Nach dem Tod ihres Mannes wird die Angeklagte vom IS in ein "Frauenhaus" gebracht. Unter drei Fotos mit einer Art Bewerbung habe sie sich den nächsten Mann aussuchen können. Das sei die einzige Möglichkeit gewesen, das gefängnisähnliche “Frauenhaus” verlassen zu können, sagt Zeynep. Wieder wählte G. einen Tschetschenen, der zuvor in Deutschland gelebt hatte: Amel B..
Auch Amel sei für sie "ein toller, attraktiver Held" gewesen, sagt Zeynep. Aus dem in Berlin erlebten "freundlichen Salafismus" sei allerdings jetzt die IS-Ideologie geworden, die sie in Syrien erst kennengelernt habe.
B. schlägt sie. "Ich hätte sterben können", sagt G. Als sie von ihm schwanger wird, hören die Prügelattacken nicht auf, nur ihren Bauch verschont er. B. kauft sich ein neues Motorrad, er hat immer viel Geld. Sein bester Freund Mohamed ist IS-Polizist, "Terrror-Polizist", sagt Zeynep G. Die beiden Männer lebten zuvor in Duisburg. Dort sollen sie bei den Hells Angels gewesen sein. Dann kommt auch Ehemann Amel um Leben – er stirbt bei einem Kampfeinsatz für den IS in der Nähe von Raqqa, so der Generalbundesanwalt.
Flucht zurück nach Deutschland
Anfang 2019 wird Raqqa von kurdischen Truppen eingenommen – sie bringen G. mit ihrem Sohn im Flüchtlingslager Al Hawl im Norden Syriens.

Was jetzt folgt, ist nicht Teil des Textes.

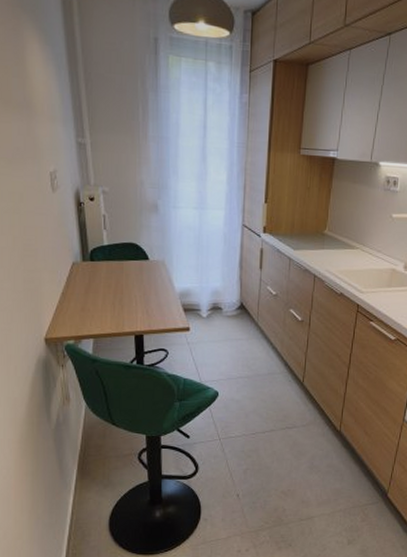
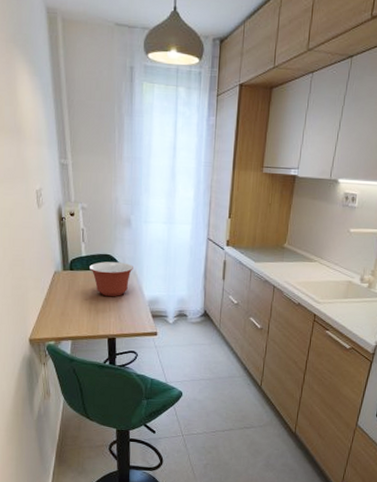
mixing bowl: none [111,251,162,290] -> present [88,261,133,297]

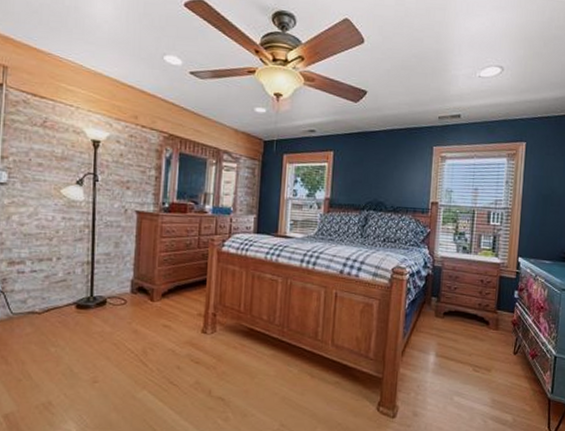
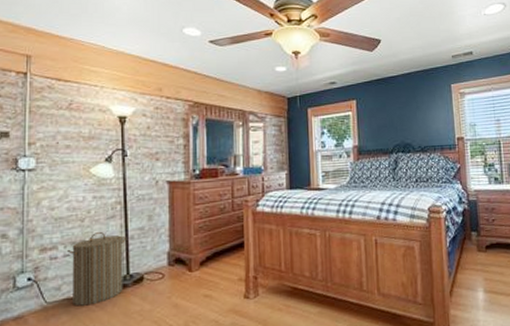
laundry hamper: none [33,252,92,321] -> present [66,231,126,306]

Zeynep G. will zurück nach Deutschland, sie ist deutsche Staatsbürgerin. Also versucht sie, Kontakt mit dem Auswärtigen Amt aufzunehmen. Sie sei aber hingehalten worden, sagt sie.
Im Januar 2020 flüchtet G. in die Türkei und von dort weiter nach Deutschland. Im Mai kommt sie mit ihrem Sohn am Frankfurter Flughafen an und wird dort direkt in Untersuchungshaft genommen.
In den folgenden 22 Verhandlungstagen muss sich der 6. Strafsenat des Kammergerichts ein Bild machen und dann entscheiden. Die Richter könnten in diesem Fall eine Haftstrafe von bis zu zehn Jahren aussprechen.
Es ist der erste Prozess gegen Syrienheimkehrer in Berlin – aller Voraussicht nach werden etliche weitere folgen.